The founder acknowledged that this approach is not always convenient for would-be partners or ecosystem builders accustomed to preferential terms. “This principle of fairness frustrates a few users and builders who are used to special treatment,” he said, arguing it forces the community to “do things the hard way”, including “zero tolerance” for “integrity yellow flags” among team members.

It is not the first time he has put the stance in blunt terms. In a January 2024 post, he summarized the policy as: “No investors. No paid market makers. No fees to the dev team… No insiders @HyperliquidX.”

Lighter Debut Sparks Controversy

The timing matters because the on-chain perpetuals category is now fighting not just over latency and liquidity, but over distribution optics, and Hyperliquid’s most visible new rival has become a live case study.

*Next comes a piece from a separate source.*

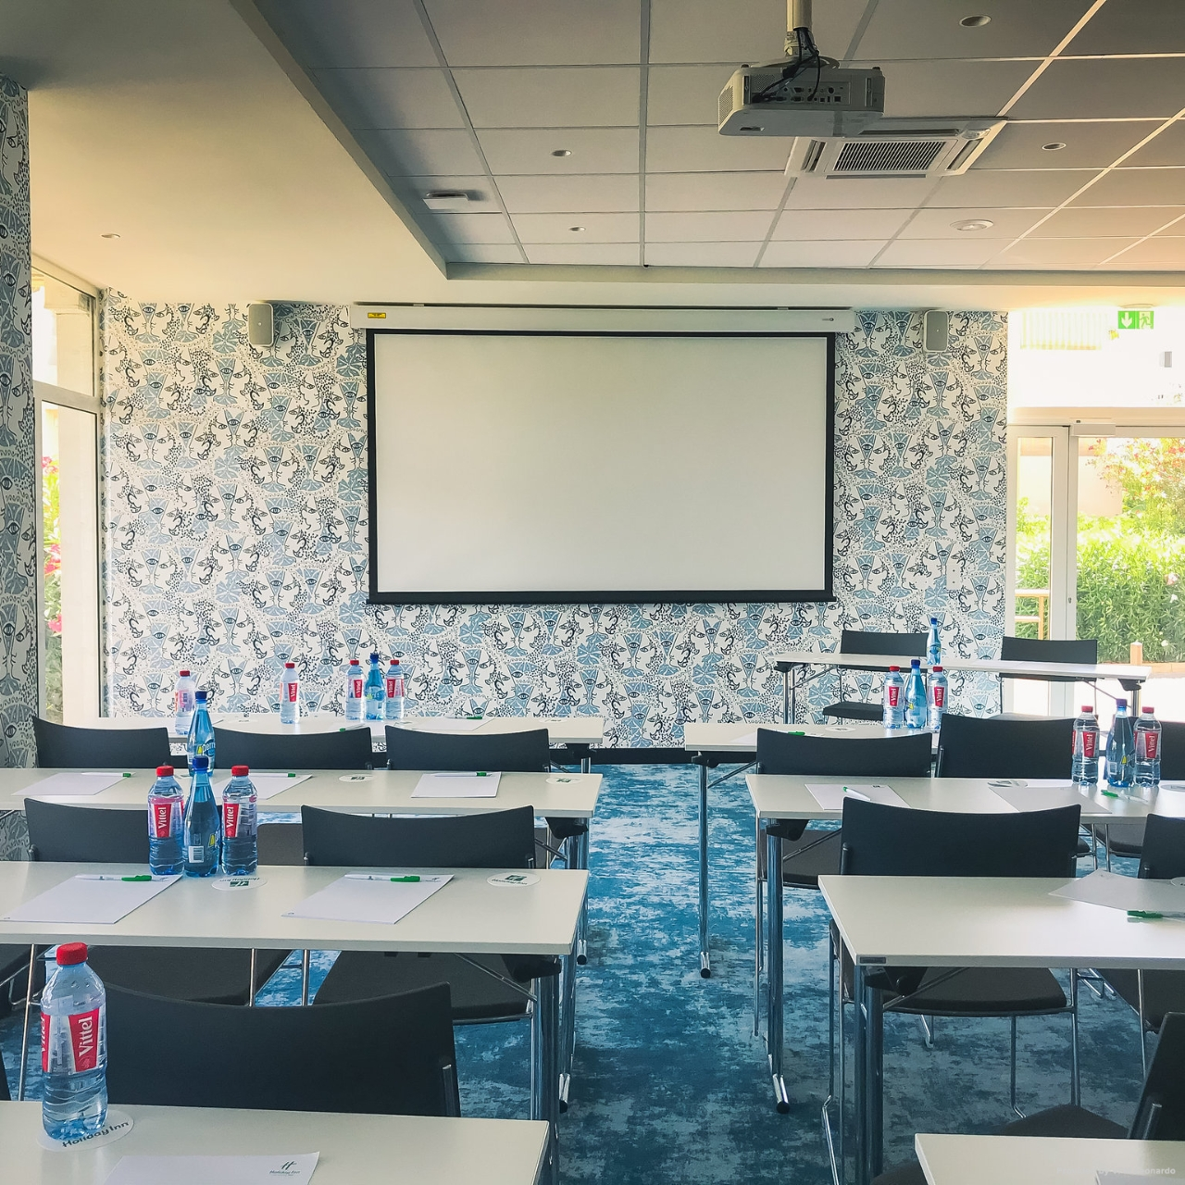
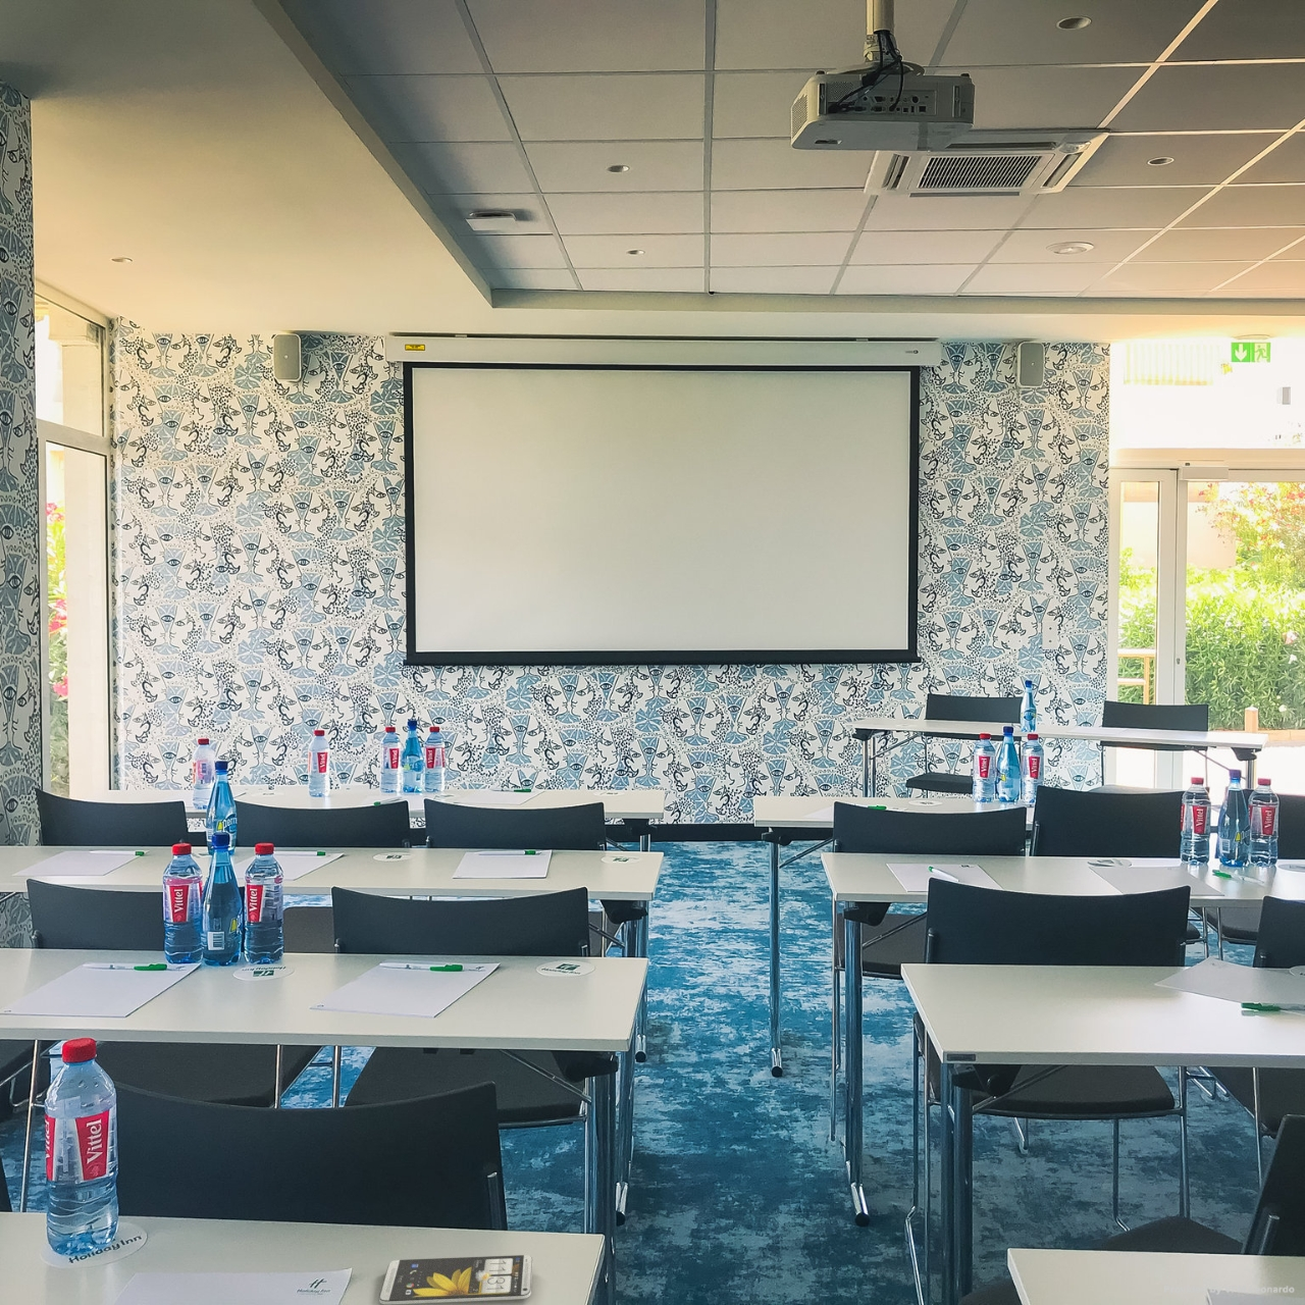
+ smartphone [379,1254,533,1305]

Lighter, an Ethereum-based perpetual futures exchange that also operates as an ethereum layer-2, launched earlier this week and has climbed quickly in the rankings. On Dec. 30, it airdropped 250 million LIT tokens, 25% of its 1 billion total supply, to early users, with another 25% set aside for future growth programs.

The controversy is the other half. Lighter allocated 50% of supply to employees and investors, subject to a one-year lockup and three-year vesting, a structure that has triggered debate across DeFi about whether “community-first” narratives still hold when insiders retain an equal share of the cap table.

In other words, Lighter’s launch has intensified the same ideological fault line Hyperliquid is trying to own: whether the cleanest on-chain market structure is primarily about product performance or about refusing the incentives that come with investors, paid liquidity, and insider allocations.

At press time, HYPE traded at $24,51.